Document excerpt:
*** Block opens ***

Let, const, and var are WEIRD in JavaScript - kvizdos
https://blog.kentonvizdos.com/let-vs-const-vs-var-when-to-use-which/
======
zo-mar
I like the article overall. It’s definitely important to understand the
differences between all three variable declarations. However, I think the
article falls short when explaining how scope differs between var vs let and
const.

It’s not that let and const are “locally scoped”, but rather they are block
scoped. Whereas, var is globally or function scoped. This is a very important
distinction, and makes JavaScript way more consistent to work with.

Some contrived examples…

In this example, x is globally scoped. Once the loop finishes, it persists.
This means it can be accessed and even worst, modified outside of the for
loop.

    
    
      var someArray = [1, 2]
      for(var x = 0; x <= someArray.length; x++) {
        // do some work
      }
    
      console.log(x) // outputs: 3
      x++
      console.log(x) // outputs: 4
    

\---

In this example, x is scoped to the for loop block. Once the loop finishes,
it’s destroyed. This results in x not being defined when you access it outside
the for loop.

    
    
      var someArray = [1, 2]
      for(let x = 0; x <= someArray.length; x++) {
        // do some work
      }
    
      console.log(x) // output: x is not defined
    

\---

Cheers!

*** Block closes ***

Problems to solve:
a) Answer these from the comment on let, const, and var, one line each:
(i) What kind of scope do let and const have?
(ii) In the example that declares x with var, what does the second console.log(x) output?
(iii) In the example that declares x with let, what output is shown for console.log(x) after the loop?
b) Turn the paragraph of the comment on let, const, and var that begins "It’s not that let and const" into a short bulleted list that keeps its main facts.

Recorded data:
*** Block opens ***

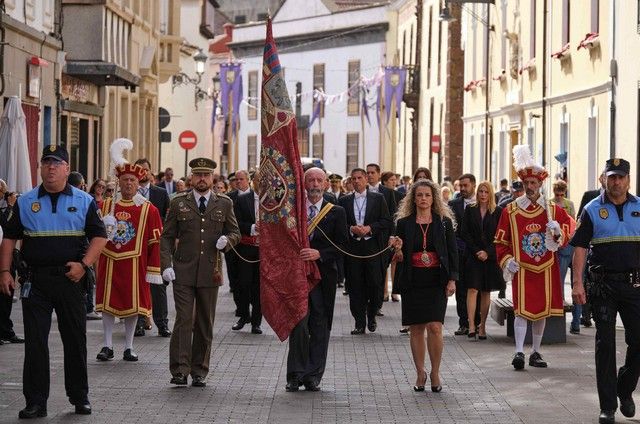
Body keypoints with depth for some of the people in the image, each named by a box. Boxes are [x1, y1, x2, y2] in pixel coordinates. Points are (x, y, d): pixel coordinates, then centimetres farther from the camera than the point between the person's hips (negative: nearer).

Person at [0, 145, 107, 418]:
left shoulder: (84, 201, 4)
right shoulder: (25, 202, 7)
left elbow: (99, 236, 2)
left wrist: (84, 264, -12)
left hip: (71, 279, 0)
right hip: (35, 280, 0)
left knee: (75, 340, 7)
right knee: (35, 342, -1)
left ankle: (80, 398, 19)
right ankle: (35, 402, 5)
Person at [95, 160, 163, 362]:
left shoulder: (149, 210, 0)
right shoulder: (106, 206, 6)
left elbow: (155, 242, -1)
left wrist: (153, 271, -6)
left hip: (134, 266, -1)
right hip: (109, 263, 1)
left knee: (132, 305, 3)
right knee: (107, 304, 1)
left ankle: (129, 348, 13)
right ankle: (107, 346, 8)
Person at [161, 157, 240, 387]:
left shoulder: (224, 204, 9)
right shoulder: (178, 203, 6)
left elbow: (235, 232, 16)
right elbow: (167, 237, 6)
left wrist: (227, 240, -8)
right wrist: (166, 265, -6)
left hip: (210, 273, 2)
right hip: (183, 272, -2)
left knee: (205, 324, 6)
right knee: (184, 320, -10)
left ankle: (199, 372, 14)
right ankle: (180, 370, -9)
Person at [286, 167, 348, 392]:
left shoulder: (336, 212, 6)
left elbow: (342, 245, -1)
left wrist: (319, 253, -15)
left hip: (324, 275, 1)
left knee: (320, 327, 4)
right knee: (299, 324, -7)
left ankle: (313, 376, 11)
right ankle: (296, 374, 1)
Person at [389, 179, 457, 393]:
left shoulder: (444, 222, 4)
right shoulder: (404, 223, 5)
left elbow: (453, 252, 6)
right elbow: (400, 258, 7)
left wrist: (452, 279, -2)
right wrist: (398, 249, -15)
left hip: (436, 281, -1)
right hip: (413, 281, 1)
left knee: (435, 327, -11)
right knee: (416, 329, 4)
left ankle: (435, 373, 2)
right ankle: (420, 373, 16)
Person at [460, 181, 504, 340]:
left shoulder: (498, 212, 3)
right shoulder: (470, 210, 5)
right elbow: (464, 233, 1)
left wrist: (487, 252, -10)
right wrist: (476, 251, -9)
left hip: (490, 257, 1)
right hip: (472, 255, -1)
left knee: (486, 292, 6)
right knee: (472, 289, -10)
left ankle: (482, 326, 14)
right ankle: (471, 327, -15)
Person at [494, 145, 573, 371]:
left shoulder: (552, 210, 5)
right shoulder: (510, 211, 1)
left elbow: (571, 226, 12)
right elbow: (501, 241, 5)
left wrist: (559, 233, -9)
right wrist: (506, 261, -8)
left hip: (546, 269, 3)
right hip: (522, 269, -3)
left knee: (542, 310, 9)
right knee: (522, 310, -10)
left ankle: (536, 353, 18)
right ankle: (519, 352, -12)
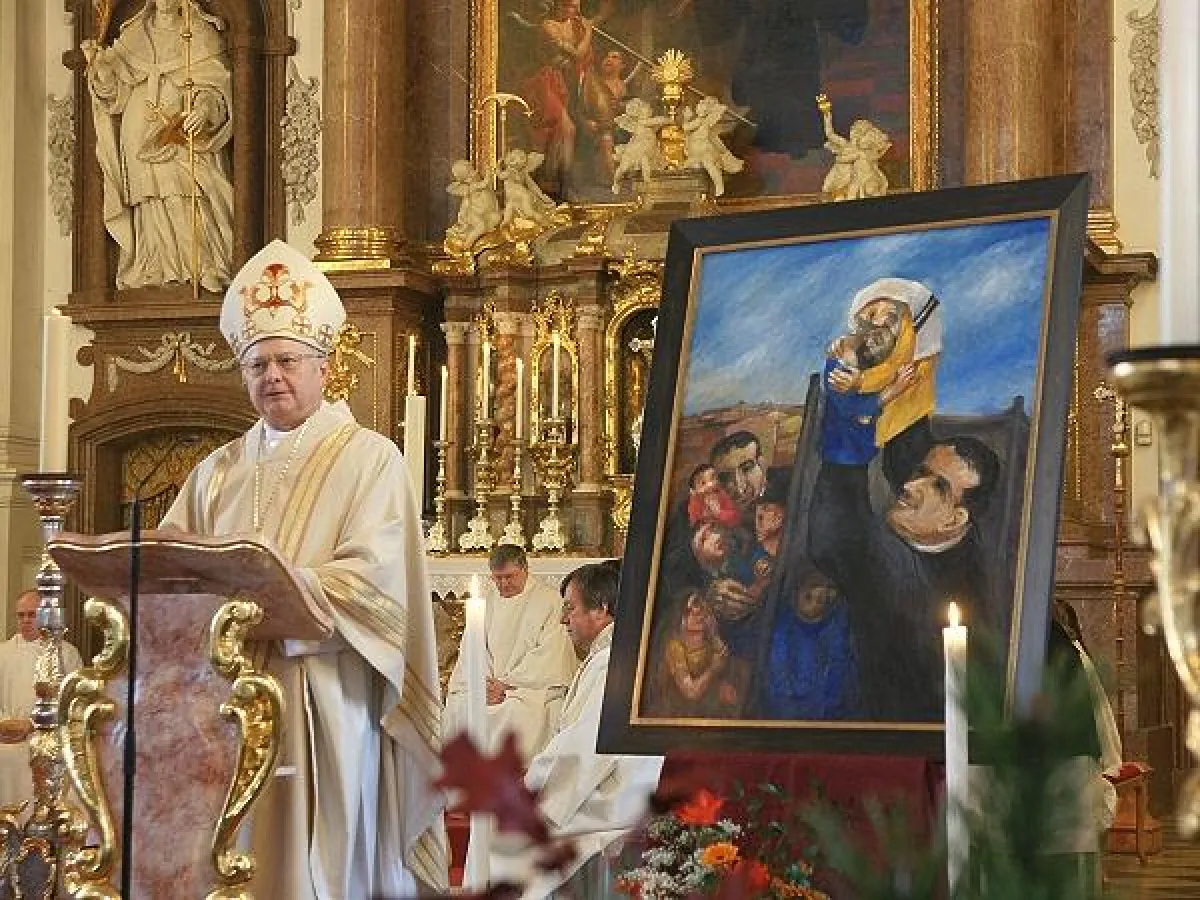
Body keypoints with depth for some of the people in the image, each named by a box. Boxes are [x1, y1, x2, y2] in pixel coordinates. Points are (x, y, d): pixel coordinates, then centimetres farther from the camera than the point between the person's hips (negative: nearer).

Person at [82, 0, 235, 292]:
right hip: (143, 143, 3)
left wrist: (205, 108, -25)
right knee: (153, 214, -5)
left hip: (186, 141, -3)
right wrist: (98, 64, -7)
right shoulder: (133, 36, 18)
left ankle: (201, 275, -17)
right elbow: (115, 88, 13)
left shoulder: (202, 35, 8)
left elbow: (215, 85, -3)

*** Block closes ***

Your written answers:
a)
(i) Block scope.
(ii) 4
(iii) x is not defined

b)
- let and const are block scoped, not "locally scoped."
- var is globally or function scoped.
- This distinction is very important and makes JavaScript far more consistent to work with.